There is still much confusion regarding the distribution of this species and T. purpurascens. Collectors would confer a favor by gathering fruit as well as flowers. "This species is never glandular, so that all specimens with glandular pubescence are apparently referable to T. purpurascens."
(3057.) T. venulosum, Trelease, Proced. Bos. Soc. Nat. Hist., XXIII., 302.

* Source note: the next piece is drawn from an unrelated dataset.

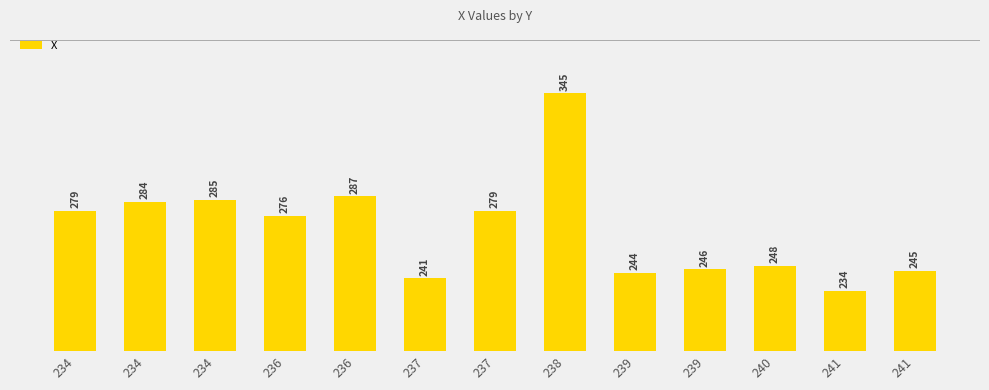

List the labels in order of value, largest first.

238, 236, 234, 234, 234, 237, 236, 240, 239, 241, 239, 237, 241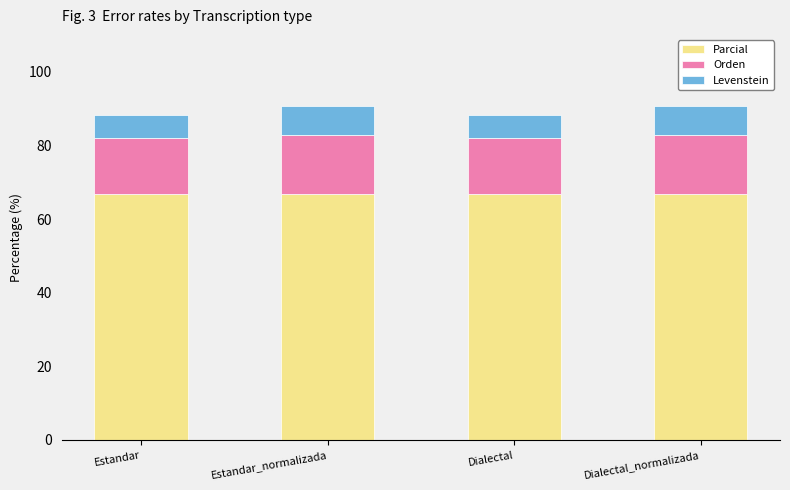

The value of Parcial at Dialectal is 15.6. True or false?

False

"Glabrous and glaucous, the stem, petioles and sepals purple-tinted, the foliage typically pale or whitened. Stem simple, erect, 7-20 inches high. Stem leaves 2-3, long petioles, 3-4 ternate. Leaflets approximated, short stalked, moderately firm, rounded and lobedat the apex as in T. dioicum, the lower surface rugose-veiny. Panicle simple, narrow, its short erect branches few-flowered. Flowers dioecious, small. Sepals ovate. Stamens 10-20, on slender filaments; anthers oblong, slender-pointed. Achenia about eight, nearly sessile, 4 mm. long, ovoid tapering into a straight beak; thick-walled and otherwise similar to those of T. dioicum except that they are two-edged and commonly with one less groove on each side. Stigma sagittate. Seed ovid, pointed at one end, 1X2 mm., filling the ovary." British America. (Franklin Expedition.) Saskatchewan region. (Bourgeau.) On the Nechacco River, Northern British Columbia, 1875. (Macoun.)